Seattle-based CTI Biopharma secured FDA approval for pacritinib (Vonjo), a JAK inhibitor, as a new treatment for high-risk primary or secondary myelofibrosis.
Newton, Mass.-based Karyopharm Therapeutics said that it plans to start a new Phase III clinical trial of its experimental drug selinexor for advanced or recurrent endometrial cancer. The decision comes after the FDA told the company that its existing Phase III study results are unlikely to be enough to support a supplemental New Drug Application, which the company had been planning to submit.
Belgium-based Celyad Oncology voluntarily placed a clinical trial on hold for its experimental CAR-T cell therapy being tested in combo with Merck’s pembrolizumab (Keytruda) after learning of two deaths with similar pulmonary findings. The company said it’s investigating the nature of the deaths and in discussions with regulators.

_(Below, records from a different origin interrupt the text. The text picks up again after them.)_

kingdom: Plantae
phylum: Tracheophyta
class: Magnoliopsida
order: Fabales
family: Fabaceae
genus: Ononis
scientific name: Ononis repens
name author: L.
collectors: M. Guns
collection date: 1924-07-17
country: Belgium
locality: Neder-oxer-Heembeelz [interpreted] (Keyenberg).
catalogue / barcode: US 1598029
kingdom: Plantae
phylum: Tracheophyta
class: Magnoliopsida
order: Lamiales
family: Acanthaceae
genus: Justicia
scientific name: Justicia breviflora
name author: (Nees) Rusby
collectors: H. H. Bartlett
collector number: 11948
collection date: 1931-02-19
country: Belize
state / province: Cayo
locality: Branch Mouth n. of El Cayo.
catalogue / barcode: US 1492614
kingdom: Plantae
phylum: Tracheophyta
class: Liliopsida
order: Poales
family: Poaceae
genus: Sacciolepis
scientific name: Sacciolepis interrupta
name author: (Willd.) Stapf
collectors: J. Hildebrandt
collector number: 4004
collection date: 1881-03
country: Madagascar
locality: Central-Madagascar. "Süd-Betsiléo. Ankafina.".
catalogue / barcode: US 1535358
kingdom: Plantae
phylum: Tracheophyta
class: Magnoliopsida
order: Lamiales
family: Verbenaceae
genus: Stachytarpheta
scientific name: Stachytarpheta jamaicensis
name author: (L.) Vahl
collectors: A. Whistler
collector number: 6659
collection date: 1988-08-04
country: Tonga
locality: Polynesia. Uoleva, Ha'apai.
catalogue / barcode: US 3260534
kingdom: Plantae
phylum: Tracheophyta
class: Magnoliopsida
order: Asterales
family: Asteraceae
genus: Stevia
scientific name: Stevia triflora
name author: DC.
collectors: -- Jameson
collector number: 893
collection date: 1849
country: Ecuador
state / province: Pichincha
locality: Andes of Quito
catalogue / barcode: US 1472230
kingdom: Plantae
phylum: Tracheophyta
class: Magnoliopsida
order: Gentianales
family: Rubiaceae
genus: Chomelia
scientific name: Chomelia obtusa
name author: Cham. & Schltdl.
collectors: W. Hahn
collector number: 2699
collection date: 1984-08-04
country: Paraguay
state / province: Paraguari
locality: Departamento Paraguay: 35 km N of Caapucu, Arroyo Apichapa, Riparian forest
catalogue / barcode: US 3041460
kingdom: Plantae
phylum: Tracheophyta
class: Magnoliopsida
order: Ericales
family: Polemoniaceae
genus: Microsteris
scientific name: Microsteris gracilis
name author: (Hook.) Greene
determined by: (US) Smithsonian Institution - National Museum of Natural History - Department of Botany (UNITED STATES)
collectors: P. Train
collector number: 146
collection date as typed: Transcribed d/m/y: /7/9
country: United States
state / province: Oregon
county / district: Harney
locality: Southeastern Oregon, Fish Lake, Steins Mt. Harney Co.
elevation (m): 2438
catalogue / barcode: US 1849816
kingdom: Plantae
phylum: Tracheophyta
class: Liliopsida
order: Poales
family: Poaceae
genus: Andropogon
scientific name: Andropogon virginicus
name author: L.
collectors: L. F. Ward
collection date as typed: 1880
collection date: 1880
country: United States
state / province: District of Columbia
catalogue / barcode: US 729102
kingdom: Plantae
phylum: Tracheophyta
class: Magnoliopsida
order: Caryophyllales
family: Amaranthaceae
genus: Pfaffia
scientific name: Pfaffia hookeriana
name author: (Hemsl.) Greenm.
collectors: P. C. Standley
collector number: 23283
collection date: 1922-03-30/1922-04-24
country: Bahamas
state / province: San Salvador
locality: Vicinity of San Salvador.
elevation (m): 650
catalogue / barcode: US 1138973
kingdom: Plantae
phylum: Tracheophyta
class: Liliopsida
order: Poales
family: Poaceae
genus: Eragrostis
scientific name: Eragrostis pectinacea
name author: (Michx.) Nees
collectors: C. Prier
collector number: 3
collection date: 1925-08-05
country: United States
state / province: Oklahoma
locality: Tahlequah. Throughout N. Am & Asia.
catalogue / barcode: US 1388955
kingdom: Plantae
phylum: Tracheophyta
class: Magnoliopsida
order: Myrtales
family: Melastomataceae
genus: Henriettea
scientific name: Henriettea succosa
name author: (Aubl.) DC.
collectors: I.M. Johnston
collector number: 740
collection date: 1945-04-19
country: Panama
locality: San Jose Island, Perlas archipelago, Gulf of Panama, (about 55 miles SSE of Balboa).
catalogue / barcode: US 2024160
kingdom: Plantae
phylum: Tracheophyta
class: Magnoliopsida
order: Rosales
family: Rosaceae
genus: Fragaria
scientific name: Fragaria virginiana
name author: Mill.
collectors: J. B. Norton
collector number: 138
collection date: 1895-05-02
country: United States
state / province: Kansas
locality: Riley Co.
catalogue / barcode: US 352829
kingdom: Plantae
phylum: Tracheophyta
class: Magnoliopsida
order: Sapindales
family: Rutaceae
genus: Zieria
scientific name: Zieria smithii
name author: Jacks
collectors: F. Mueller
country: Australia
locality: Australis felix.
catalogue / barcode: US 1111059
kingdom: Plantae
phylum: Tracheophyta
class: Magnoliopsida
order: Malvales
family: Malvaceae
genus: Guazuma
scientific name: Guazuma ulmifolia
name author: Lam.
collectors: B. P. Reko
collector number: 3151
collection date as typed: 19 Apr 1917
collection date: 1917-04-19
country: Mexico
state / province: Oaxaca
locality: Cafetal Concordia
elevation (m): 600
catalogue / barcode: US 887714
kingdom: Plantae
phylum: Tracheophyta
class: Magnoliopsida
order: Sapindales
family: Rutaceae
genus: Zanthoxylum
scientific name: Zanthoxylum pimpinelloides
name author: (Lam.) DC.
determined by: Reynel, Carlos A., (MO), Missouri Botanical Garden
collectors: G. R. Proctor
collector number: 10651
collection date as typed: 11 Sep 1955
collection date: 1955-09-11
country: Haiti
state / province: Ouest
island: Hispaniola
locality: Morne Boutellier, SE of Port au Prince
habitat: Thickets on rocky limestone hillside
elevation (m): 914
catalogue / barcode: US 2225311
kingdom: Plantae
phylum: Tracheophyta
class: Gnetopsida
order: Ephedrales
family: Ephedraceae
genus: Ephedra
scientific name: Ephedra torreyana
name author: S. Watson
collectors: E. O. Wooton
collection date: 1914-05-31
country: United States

Somerville, Mass.-based Finch Therapeutics said the FDA placed its Phase III clinical trial for a C.difficile treatment on hold, over concerns that donor-derived microbiome therapies could potentially spread the SARS-CoV-2 virus.
The FDA issued a Clinical Hold to Gilead Sciences until it can resolve the issue with glass fragments showing up in vials of lenacapavir, a long-acting treatment being evaluated against HIV-1.
The FDA rejected an application from Plano, Tex.-based Reata Pharmaceuticals to market bardoxolone for kidney disease caused by Alport Syndrome.
Our healthcare system is way too costly, but it’s also way too complex. We need not only to make things more affordable, but more simple, if we want to improve access. The President spoke about making tests and antiviral treatments available at pharmacies. It’s showing an instinct for simple problem solving. Of course, it takes work behind the scenes to make things appear simple on the surface, as Eric Topol notes.